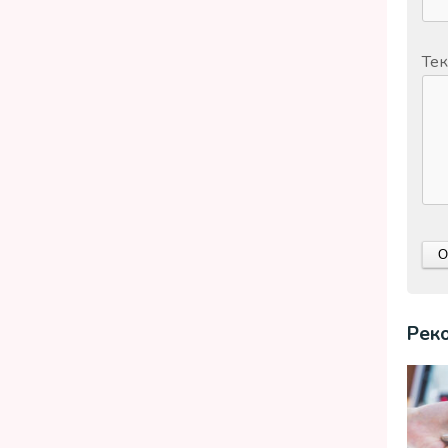
Тек
Рек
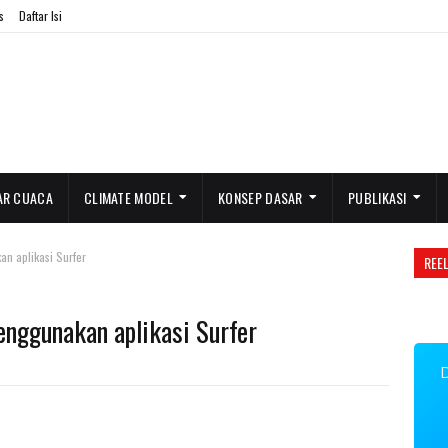
s
Daftar Isi
AR CUACA
CLIMATE MODEL
KONSEP DASAR
PUBLIKASI
n aplikasi Surfer
REE
enggunakan aplikasi Surfer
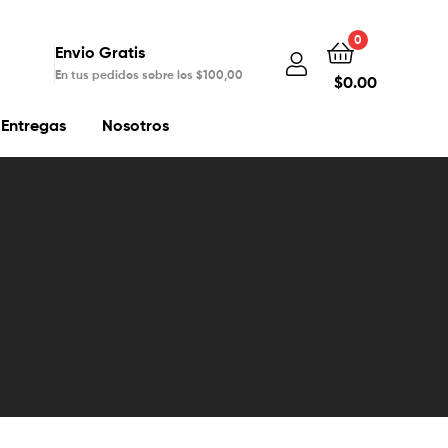
0
Envio Gratis
En tus pedidos sobre los $100,00
$
0.00
Entregas
Nosotros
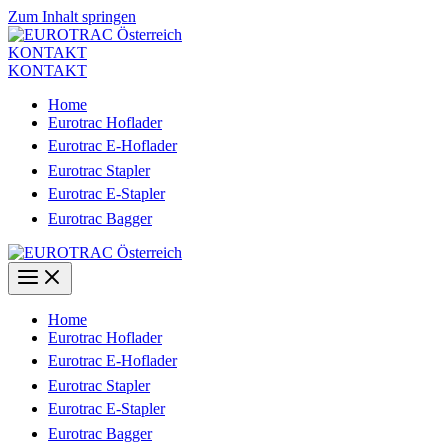
Zum Inhalt springen
KONTAKT
KONTAKT
Home
Eurotrac Hoflader
Eurotrac E-Hoflader
Eurotrac Stapler
Eurotrac E-Stapler
Eurotrac Bagger
Home
Eurotrac Hoflader
Eurotrac E-Hoflader
Eurotrac Stapler
Eurotrac E-Stapler
Eurotrac Bagger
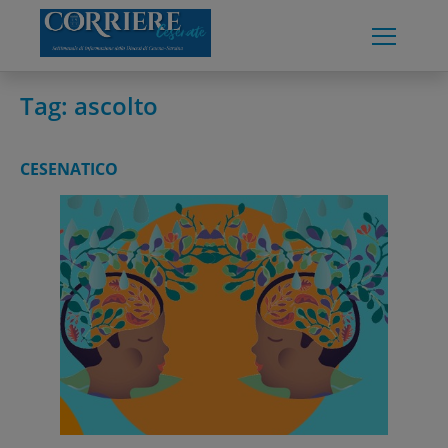
Skip
to
content
Tag:
ascolto
CESENATICO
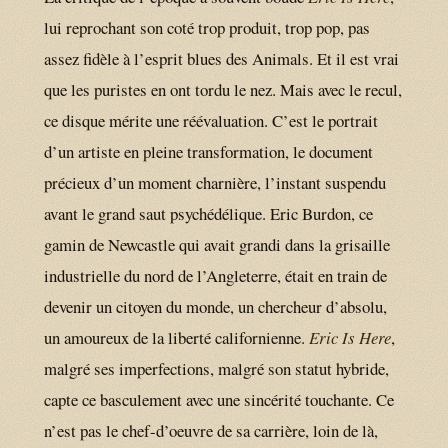
lui reprochant son coté trop produit, trop pop, pas
assez fidèle à l’esprit blues des Animals. Et il est vrai
que les puristes en ont tordu le nez. Mais avec le recul,
ce disque mérite une réévaluation. C’est le portrait
d’un artiste en pleine transformation, le document
précieux d’un moment charnière, l’instant suspendu
avant le grand saut psychédélique. Eric Burdon, ce
gamin de Newcastle qui avait grandi dans la grisaille
industrielle du nord de l’Angleterre, était en train de
devenir un citoyen du monde, un chercheur d’absolu,
un amoureux de la liberté californienne.
Eric Is Here
,
malgré ses imperfections, malgré son statut hybride,
capte ce basculement avec une sincérité touchante. Ce
n’est pas le chef-d’oeuvre de sa carrière, loin de là,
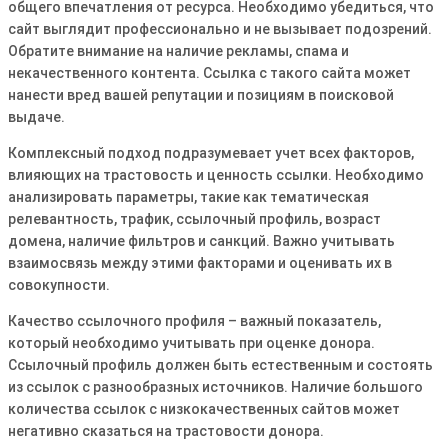
общего впечатления от ресурса․ Необходимо убедиться, что
сайт выглядит профессионально и не вызывает подозрений․
Обратите внимание на наличие рекламы, спама и
некачественного контента․ Ссылка с такого сайта может
нанести вред вашей репутации и позициям в поисковой
выдаче․
Комплексный подход подразумевает учет всех факторов,
влияющих на трастовость и ценность ссылки․ Необходимо
анализировать параметры, такие как тематическая
релевантность, трафик, ссылочный профиль, возраст
домена, наличие фильтров и санкций․ Важно учитывать
взаимосвязь между этими факторами и оценивать их в
совокупности․
Качество ссылочного профиля – важный показатель,
который необходимо учитывать при оценке донора․
Ссылочный профиль должен быть естественным и состоять
из ссылок с разнообразных источников․ Наличие большого
количества ссылок с низкокачественных сайтов может
негативно сказаться на трастовости донора․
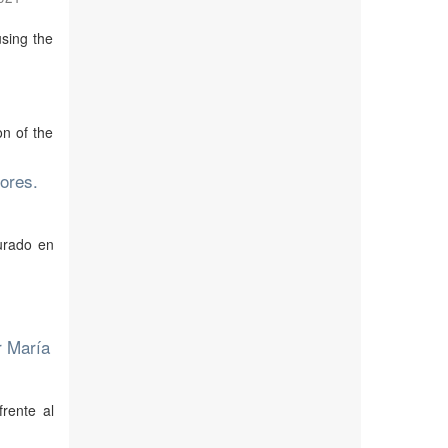
sing the
on of the
tores.
urado en
r María
rente al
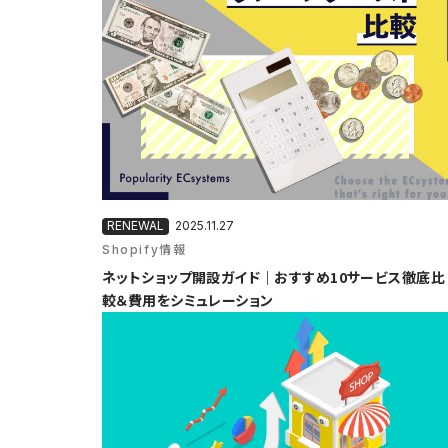
2025.11.27
Shopify情報
ネットショップ開設ガイド｜おすすめ10サービス徹底比
較＆費用をシミュレーション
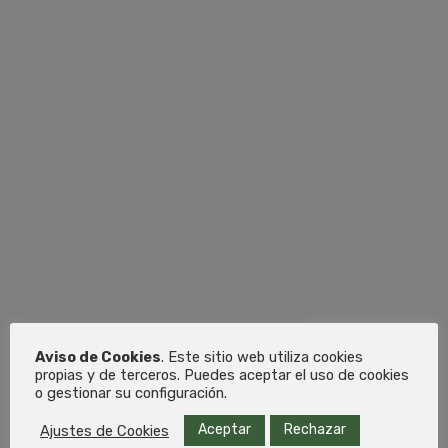
RECGAS
LÍDERES EN LA
FABRICACIÓN DE
EQUIPAMIENTO
PARA GAS
SOLICITA PRESUPUESTO AHORA
Aviso de Cookies
. Este sitio web utiliza cookies
propias y de terceros. Puedes aceptar el uso de cookies
o gestionar su configuración.
Aceptar
Rechazar
Ajustes de Cookies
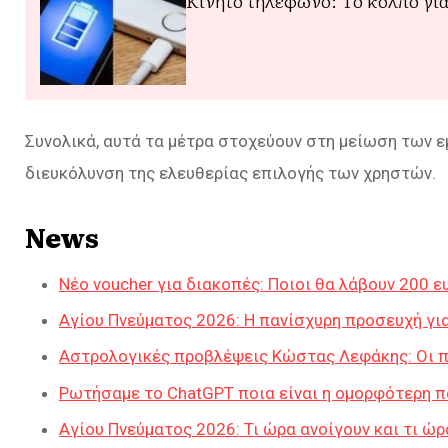
Κινητό τηλέφωνο: Το κόλπο για
Συνολικά, αυτά τα μέτρα στοχεύουν στη μείωση των 
διευκόλυνση της ελευθερίας επιλογής των χρηστών.
News
Νέο voucher για διακοπές: Ποιοι θα λάβουν 200 ε
Αγίου Πνεύματος 2026: Η πανίσχυρη προσευχή για
Αστρολογικές προβλέψεις Κώστας Λεφάκης: Οι πι
Ρωτήσαμε το ChatGPT ποια είναι η ομορφότερη π
Αγίου Πνεύματος 2026: Τι ώρα ανοίγουν και τι ώ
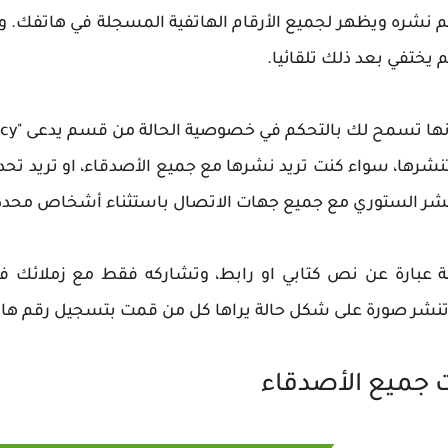
م نشره ويظهر لجميع الأرقام الهاتفية المسجلة في هاتفك.
 تنشرها، سواء كنت تريد نشرها مع جميع الأصدقاء، او تريد ت
نشر الستوري مع جميع جهات الاتصال باستثناء أشخاص محدد
ة عبارة عن نص كتابي او رابط، وتشاركه فقط مع زملائك في
 تنشر صورة على شكل حالة يراها كل من قمت بتسجيل رقم ها
 جميع الأصدقاء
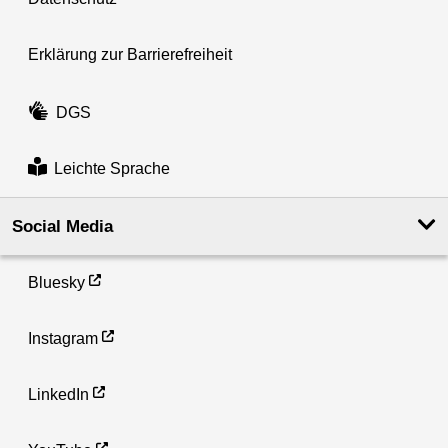
Erklärung zur Barrierefreiheit
DGS
Leichte Sprache
Social Media
Bluesky
Instagram
LinkedIn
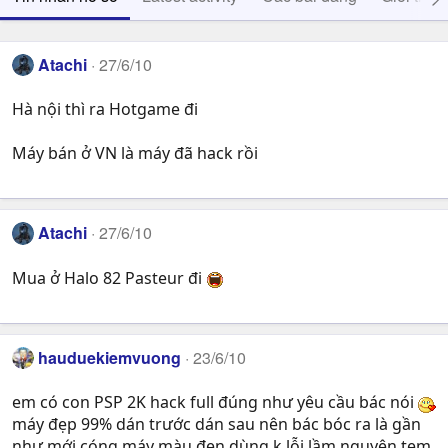
Atachi
27/6/10
Hà nội thì ra Hotgame đi
Máy bán ở VN là máy đã hack rồi
Atachi
27/6/10
Mua ở Halo 82 Pasteur đi
hauduekiemvuong
23/6/10
em có con PSP 2K hack full đúng như yêu cầu bác nói
máy đẹp 99% dán trước dán sau nên bác bóc ra là gần
như mới cóng máy màu đen dùng k lỗi lầm nguyên tem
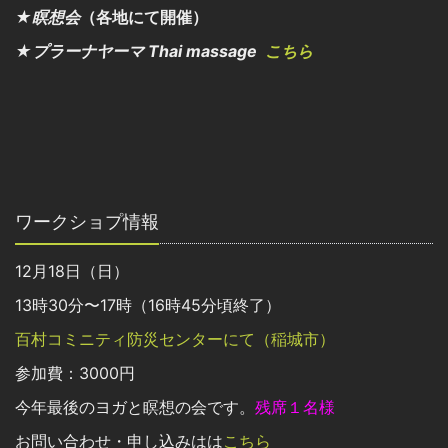
★瞑想会
（各地にて開催）
★プラーナヤーマ Thai massage
こちら
ワークショプ情報
12月18日（日）
13時30分〜17時（16時45分頃終了）
百村コミニティ防災センターにて（稲城市）
参加費：3000円
今年最後のヨガと瞑想の会です。
残席１名様
お問い合わせ・申し込みはは
こちら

Assignment. Retype the records above line for line and exactly, omitting their pictures.

Solution to the problem.
Тек
Рек
s
Daftar Isi
AR CUACA
CLIMATE MODEL
KONSEP DASAR
PUBLIKASI
n aplikasi Surfer
REE
enggunakan aplikasi Surfer
0
Envio Gratis
En tus pedidos sobre los $100,00
$
0.00
Entregas
Nosotros
Zum Inhalt springen
KONTAKT
KONTAKT
Home
Eurotrac Hoflader
Eurotrac E-Hoflader
Eurotrac Stapler
Eurotrac E-Stapler
Eurotrac Bagger
Home
Eurotrac Hoflader
Eurotrac E-Hoflader
Eurotrac Stapler
Eurotrac E-Stapler
Eurotrac Bagger
Skip
to
content
Tag:
ascolto
CESENATICO
lui reprochant son coté trop produit, trop pop, pas
assez fidèle à l’esprit blues des Animals. Et il est vrai
que les puristes en ont tordu le nez. Mais avec le recul,
ce disque mérite une réévaluation. C’est le portrait
d’un artiste en pleine transformation, le document
précieux d’un moment charnière, l’instant suspendu
avant le grand saut psychédélique. Eric Burdon, ce
gamin de Newcastle qui avait grandi dans la grisaille
industrielle du nord de l’Angleterre, était en train de
devenir un citoyen du monde, un chercheur d’absolu,
un amoureux de la liberté californienne.
Eric Is Here
,
malgré ses imperfections, malgré son statut hybride,
capte ce basculement avec une sincérité touchante. Ce
n’est pas le chef-d’oeuvre de sa carrière, loin de là,
общего впечатления от ресурса․ Необходимо убедиться, что
сайт выглядит профессионально и не вызывает подозрений․
Обратите внимание на наличие рекламы, спама и
некачественного контента․ Ссылка с такого сайта может
нанести вред вашей репутации и позициям в поисковой
выдаче․
Комплексный подход подразумевает учет всех факторов,
влияющих на трастовость и ценность ссылки․ Необходимо
анализировать параметры, такие как тематическая
релевантность, трафик, ссылочный профиль, возраст
домена, наличие фильтров и санкций․ Важно учитывать
взаимосвязь между этими факторами и оценивать их в
совокупности․
Качество ссылочного профиля – важный показатель,
который необходимо учитывать при оценке донора․
Ссылочный профиль должен быть естественным и состоять
из ссылок с разнообразных источников․ Наличие большого
количества ссылок с низкокачественных сайтов может
негативно сказаться на трастовости донора․
sing the
on of the
tores.
urado en
r María
rente al
2025.11.27
Shopify情報
ネットショップ開設ガイド｜おすすめ10サービス徹底比
較＆費用をシミュレーション
RECGAS
LÍDERES EN LA
FABRICACIÓN DE
EQUIPAMIENTO
PARA GAS
SOLICITA PRESUPUESTO AHORA
Aviso de Cookies
. Este sitio web utiliza cookies
propias y de terceros. Puedes aceptar el uso de cookies
o gestionar su configuración.
Aceptar
Rechazar
Ajustes de Cookies
Κινητό τηλέφωνο: Το κόλπο για
Συνολικά, αυτά τα μέτρα στοχεύουν στη μείωση των 
διευκόλυνση της ελευθερίας επιλογής των χρηστών.
News
Νέο voucher για διακοπές: Ποιοι θα λάβουν 200 ε
Αγίου Πνεύματος 2026: Η πανίσχυρη προσευχή για
Αστρολογικές προβλέψεις Κώστας Λεφάκης: Οι πι
Ρωτήσαμε το ChatGPT ποια είναι η ομορφότερη π
Αγίου Πνεύματος 2026: Τι ώρα ανοίγουν και τι ώ
م نشره ويظهر لجميع الأرقام الهاتفية المسجلة في هاتفك.
 تنشرها، سواء كنت تريد نشرها مع جميع الأصدقاء، او تريد ت
نشر الستوري مع جميع جهات الاتصال باستثناء أشخاص محدد
ة عبارة عن نص كتابي او رابط، وتشاركه فقط مع زملائك في
 تنشر صورة على شكل حالة يراها كل من قمت بتسجيل رقم ها
 جميع الأصدقاء
Erklärung zur Barrierefreiheit
DGS
Leichte Sprache
Social Media
Bluesky
Instagram
LinkedIn
Atachi
27/6/10
Hà nội thì ra Hotgame đi
Máy bán ở VN là máy đã hack rồi
Atachi
27/6/10
Mua ở Halo 82 Pasteur đi
hauduekiemvuong
23/6/10
em có con PSP 2K hack full đúng như yêu cầu bác nói
máy đẹp 99% dán trước dán sau nên bác bóc ra là gần
như mới cóng máy màu đen dùng k lỗi lầm nguyên tem
★瞑想会
（各地にて開催）
★プラーナヤーマ Thai massage
こちら
ワークショプ情報
12月18日（日）
13時30分〜17時（16時45分頃終了）
百村コミニティ防災センターにて（稲城市）
参加費：3000円
今年最後のヨガと瞑想の会です。
残席１名様
お問い合わせ・申し込みはは
こちら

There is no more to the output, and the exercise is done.